## Records supplied
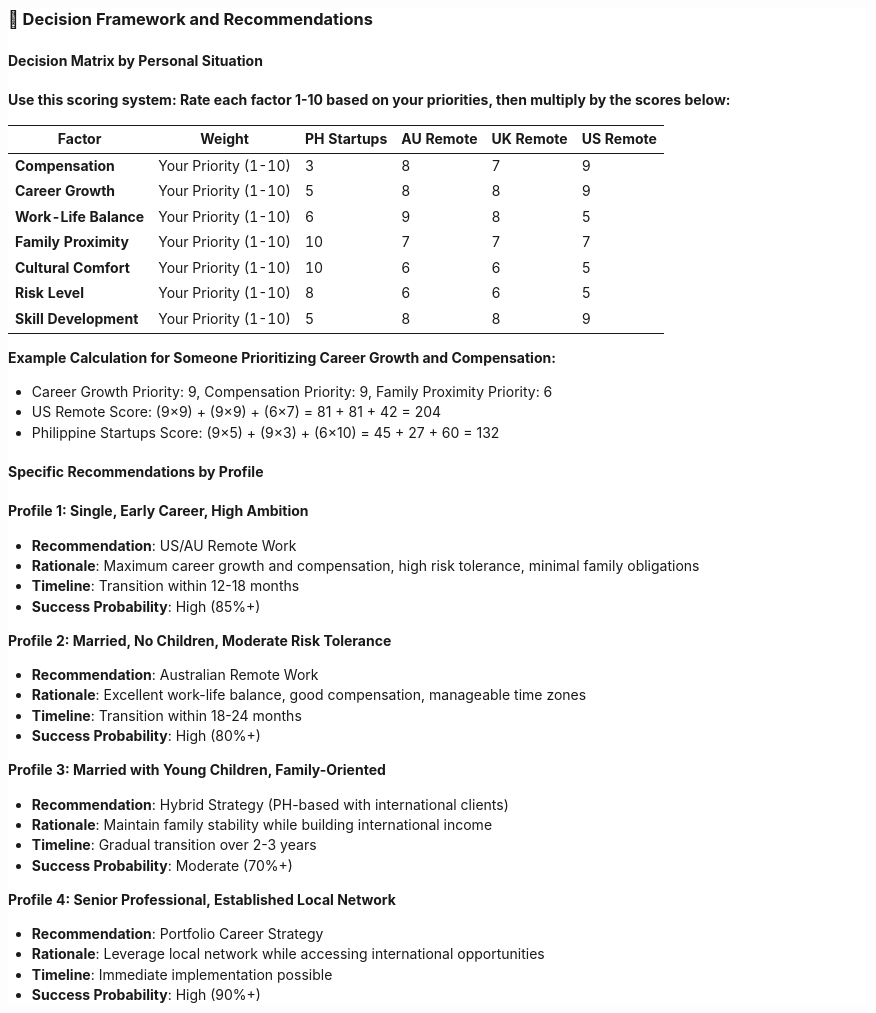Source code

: ### 🎯 Decision Framework and Recommendations

#### **Decision Matrix by Personal Situation**

**Use this scoring system: Rate each factor 1-10 based on your priorities, then multiply by the scores below:**

| **Factor** | **Weight** | **PH Startups** | **AU Remote** | **UK Remote** | **US Remote** |
|------------|------------|-----------------|---------------|---------------|---------------|
| **Compensation** | Your Priority (1-10) | 3 | 8 | 7 | 9 |
| **Career Growth** | Your Priority (1-10) | 5 | 8 | 8 | 9 |
| **Work-Life Balance** | Your Priority (1-10) | 6 | 9 | 8 | 5 |
| **Family Proximity** | Your Priority (1-10) | 10 | 7 | 7 | 7 |
| **Cultural Comfort** | Your Priority (1-10) | 10 | 6 | 6 | 5 |
| **Risk Level** | Your Priority (1-10) | 8 | 6 | 6 | 5 |
| **Skill Development** | Your Priority (1-10) | 5 | 8 | 8 | 9 |

**Example Calculation for Someone Prioritizing Career Growth and Compensation:**
- Career Growth Priority: 9, Compensation Priority: 9, Family Proximity Priority: 6
- US Remote Score: (9×9) + (9×9) + (6×7) = 81 + 81 + 42 = 204
- Philippine Startups Score: (9×5) + (9×3) + (6×10) = 45 + 27 + 60 = 132

#### **Specific Recommendations by Profile**

**Profile 1: Single, Early Career, High Ambition**
- **Recommendation**: US/AU Remote Work
- **Rationale**: Maximum career growth and compensation, high risk tolerance, minimal family obligations
- **Timeline**: Transition within 12-18 months
- **Success Probability**: High (85%+)

**Profile 2: Married, No Children, Moderate Risk Tolerance**
- **Recommendation**: Australian Remote Work
- **Rationale**: Excellent work-life balance, good compensation, manageable time zones
- **Timeline**: Transition within 18-24 months
- **Success Probability**: High (80%+)

**Profile 3: Married with Young Children, Family-Oriented**
- **Recommendation**: Hybrid Strategy (PH-based with international clients)
- **Rationale**: Maintain family stability while building international income
- **Timeline**: Gradual transition over 2-3 years
- **Success Probability**: Moderate (70%+)

**Profile 4: Senior Professional, Established Local Network**
- **Recommendation**: Portfolio Career Strategy
- **Rationale**: Leverage local network while accessing international opportunities
- **Timeline**: Immediate implementation possible
- **Success Probability**: High (90%+)
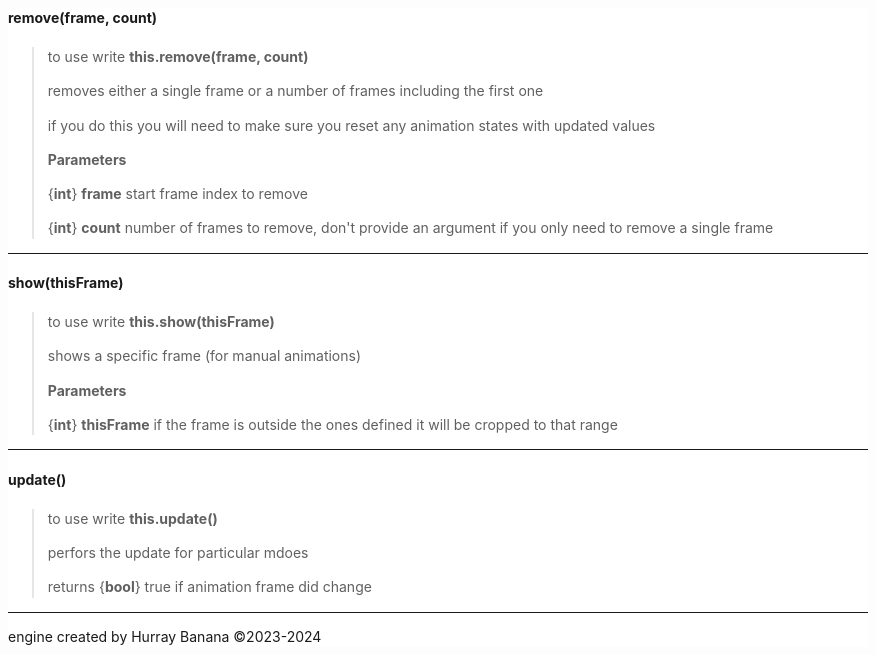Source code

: 
#### remove(frame, count)
> to use write **this.remove(frame, count)**
> 
> removes either a single frame or a number of frames including the first one
> 
> if you do this you will need to make sure you reset any animation states with updated values
> 
> 
> **Parameters**
> 
> {**int**} **frame** start frame index to remove
> 
> {**int**} **count** number of frames to remove, don't provide an argument if you only need to remove a single frame
> 
> 

---

#### show(thisFrame)
> to use write **this.show(thisFrame)**
> 
> shows a specific frame (for manual animations)
> 
> 
> **Parameters**
> 
> {**int**} **thisFrame** if the frame is outside the ones defined it will be cropped to that range
> 
> 

---

#### update()
> to use write **this.update()**
> 
> perfors the update for particular mdoes
> 
> 
> returns {**bool**} true if animation frame did change
> 
> 

---

engine created by Hurray Banana &copy;2023-2024
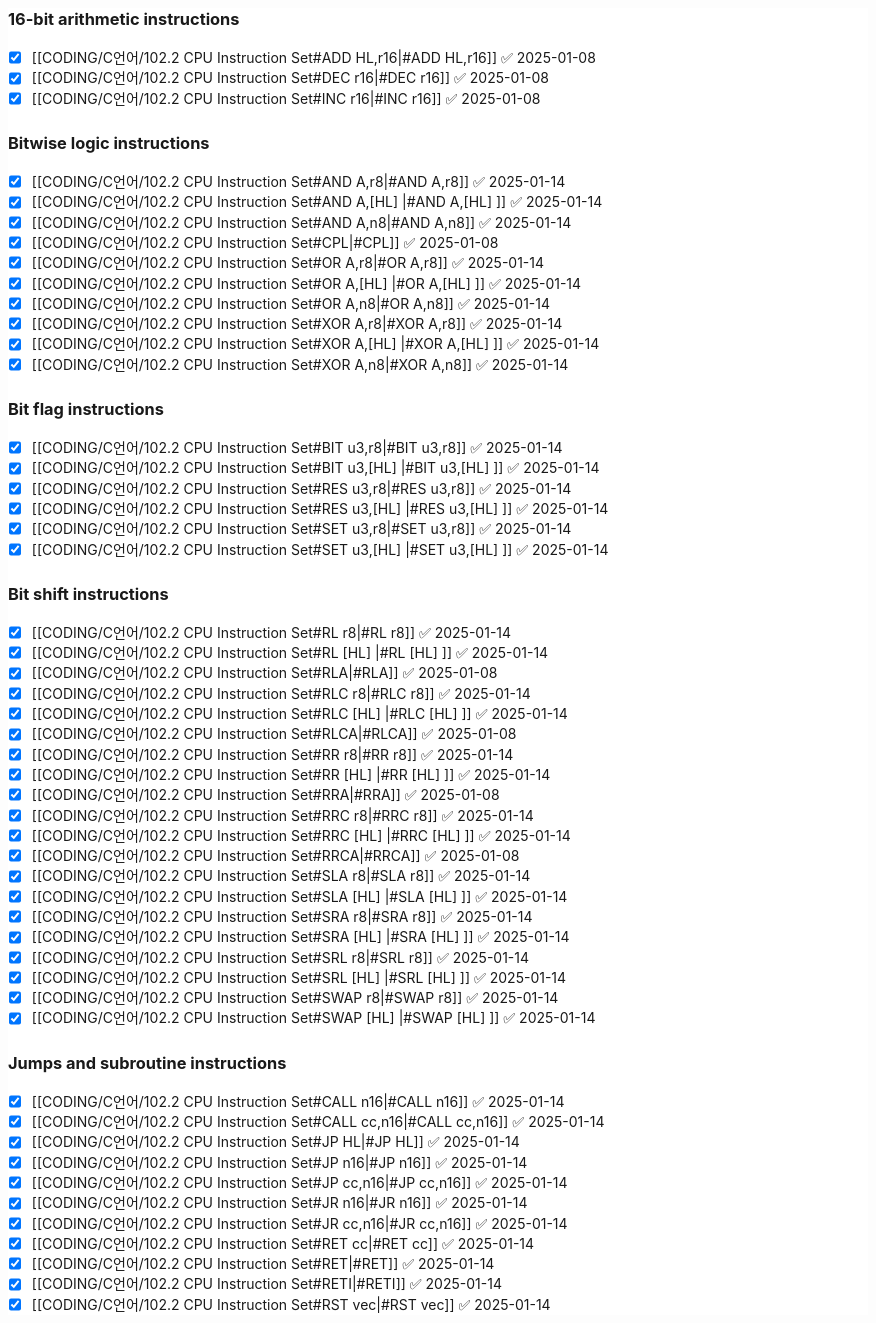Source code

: ### 16-bit arithmetic instructions
- [x] [[CODING/C언어/102.2 CPU Instruction Set#ADD HL,r16\|#ADD HL,r16]] ✅ 2025-01-08
- [x] [[CODING/C언어/102.2 CPU Instruction Set#DEC r16\|#DEC r16]] ✅ 2025-01-08
- [x] [[CODING/C언어/102.2 CPU Instruction Set#INC r16\|#INC r16]] ✅ 2025-01-08

### Bitwise logic instructions
- [x] [[CODING/C언어/102.2 CPU Instruction Set#AND A,r8\|#AND A,r8]] ✅ 2025-01-14
- [x] [[CODING/C언어/102.2 CPU Instruction Set#AND A,[HL] \|#AND A,[HL] ]] ✅ 2025-01-14
- [x] [[CODING/C언어/102.2 CPU Instruction Set#AND A,n8\|#AND A,n8]] ✅ 2025-01-14
- [x] [[CODING/C언어/102.2 CPU Instruction Set#CPL\|#CPL]] ✅ 2025-01-08
- [x] [[CODING/C언어/102.2 CPU Instruction Set#OR A,r8\|#OR A,r8]] ✅ 2025-01-14
- [x] [[CODING/C언어/102.2 CPU Instruction Set#OR A,[HL] \|#OR A,[HL] ]] ✅ 2025-01-14
- [x] [[CODING/C언어/102.2 CPU Instruction Set#OR A,n8\|#OR A,n8]] ✅ 2025-01-14
- [x] [[CODING/C언어/102.2 CPU Instruction Set#XOR A,r8\|#XOR A,r8]] ✅ 2025-01-14
- [x] [[CODING/C언어/102.2 CPU Instruction Set#XOR A,[HL] \|#XOR A,[HL] ]] ✅ 2025-01-14
- [x] [[CODING/C언어/102.2 CPU Instruction Set#XOR A,n8\|#XOR A,n8]] ✅ 2025-01-14

### Bit flag instructions
- [x] [[CODING/C언어/102.2 CPU Instruction Set#BIT u3,r8\|#BIT u3,r8]] ✅ 2025-01-14
- [x] [[CODING/C언어/102.2 CPU Instruction Set#BIT u3,[HL] \|#BIT u3,[HL] ]] ✅ 2025-01-14
- [x] [[CODING/C언어/102.2 CPU Instruction Set#RES u3,r8\|#RES u3,r8]] ✅ 2025-01-14
- [x] [[CODING/C언어/102.2 CPU Instruction Set#RES u3,[HL] \|#RES u3,[HL] ]] ✅ 2025-01-14
- [x] [[CODING/C언어/102.2 CPU Instruction Set#SET u3,r8\|#SET u3,r8]] ✅ 2025-01-14
- [x] [[CODING/C언어/102.2 CPU Instruction Set#SET u3,[HL] \|#SET u3,[HL] ]] ✅ 2025-01-14

### Bit shift instructions
- [x] [[CODING/C언어/102.2 CPU Instruction Set#RL r8\|#RL r8]] ✅ 2025-01-14
- [x] [[CODING/C언어/102.2 CPU Instruction Set#RL [HL] \|#RL [HL] ]] ✅ 2025-01-14
- [x] [[CODING/C언어/102.2 CPU Instruction Set#RLA\|#RLA]] ✅ 2025-01-08
- [x] [[CODING/C언어/102.2 CPU Instruction Set#RLC r8\|#RLC r8]] ✅ 2025-01-14
- [x] [[CODING/C언어/102.2 CPU Instruction Set#RLC [HL] \|#RLC [HL] ]] ✅ 2025-01-14
- [x] [[CODING/C언어/102.2 CPU Instruction Set#RLCA\|#RLCA]] ✅ 2025-01-08
- [x] [[CODING/C언어/102.2 CPU Instruction Set#RR r8\|#RR r8]] ✅ 2025-01-14
- [x] [[CODING/C언어/102.2 CPU Instruction Set#RR [HL] \|#RR [HL] ]] ✅ 2025-01-14
- [x] [[CODING/C언어/102.2 CPU Instruction Set#RRA\|#RRA]] ✅ 2025-01-08
- [x] [[CODING/C언어/102.2 CPU Instruction Set#RRC r8\|#RRC r8]] ✅ 2025-01-14
- [x] [[CODING/C언어/102.2 CPU Instruction Set#RRC [HL] \|#RRC [HL] ]] ✅ 2025-01-14
- [x] [[CODING/C언어/102.2 CPU Instruction Set#RRCA\|#RRCA]] ✅ 2025-01-08
- [x] [[CODING/C언어/102.2 CPU Instruction Set#SLA r8\|#SLA r8]] ✅ 2025-01-14
- [x] [[CODING/C언어/102.2 CPU Instruction Set#SLA [HL] \|#SLA [HL] ]] ✅ 2025-01-14
- [x] [[CODING/C언어/102.2 CPU Instruction Set#SRA r8\|#SRA r8]] ✅ 2025-01-14
- [x] [[CODING/C언어/102.2 CPU Instruction Set#SRA [HL] \|#SRA [HL] ]] ✅ 2025-01-14
- [x] [[CODING/C언어/102.2 CPU Instruction Set#SRL r8\|#SRL r8]] ✅ 2025-01-14
- [x] [[CODING/C언어/102.2 CPU Instruction Set#SRL [HL] \|#SRL [HL] ]] ✅ 2025-01-14
- [x] [[CODING/C언어/102.2 CPU Instruction Set#SWAP r8\|#SWAP r8]] ✅ 2025-01-14
- [x] [[CODING/C언어/102.2 CPU Instruction Set#SWAP [HL] \|#SWAP [HL] ]] ✅ 2025-01-14

### Jumps and subroutine instructions
- [x] [[CODING/C언어/102.2 CPU Instruction Set#CALL n16\|#CALL n16]] ✅ 2025-01-14
- [x] [[CODING/C언어/102.2 CPU Instruction Set#CALL cc,n16\|#CALL cc,n16]] ✅ 2025-01-14
- [x] [[CODING/C언어/102.2 CPU Instruction Set#JP HL\|#JP HL]] ✅ 2025-01-14
- [x] [[CODING/C언어/102.2 CPU Instruction Set#JP n16\|#JP n16]] ✅ 2025-01-14
- [x] [[CODING/C언어/102.2 CPU Instruction Set#JP cc,n16\|#JP cc,n16]] ✅ 2025-01-14
- [x] [[CODING/C언어/102.2 CPU Instruction Set#JR n16\|#JR n16]] ✅ 2025-01-14
- [x] [[CODING/C언어/102.2 CPU Instruction Set#JR cc,n16\|#JR cc,n16]] ✅ 2025-01-14
- [x] [[CODING/C언어/102.2 CPU Instruction Set#RET cc\|#RET cc]] ✅ 2025-01-14
- [x] [[CODING/C언어/102.2 CPU Instruction Set#RET\|#RET]] ✅ 2025-01-14
- [x] [[CODING/C언어/102.2 CPU Instruction Set#RETI\|#RETI]] ✅ 2025-01-14
- [x] [[CODING/C언어/102.2 CPU Instruction Set#RST vec\|#RST vec]] ✅ 2025-01-14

## Task instructions
Search the entries for the word "number", then gather every line that has it.

## Your response
> removes either a single frame or a number of frames including the first one
> {**int**} **count** number of frames to remove, don't provide an argument if you only need to remove a single frame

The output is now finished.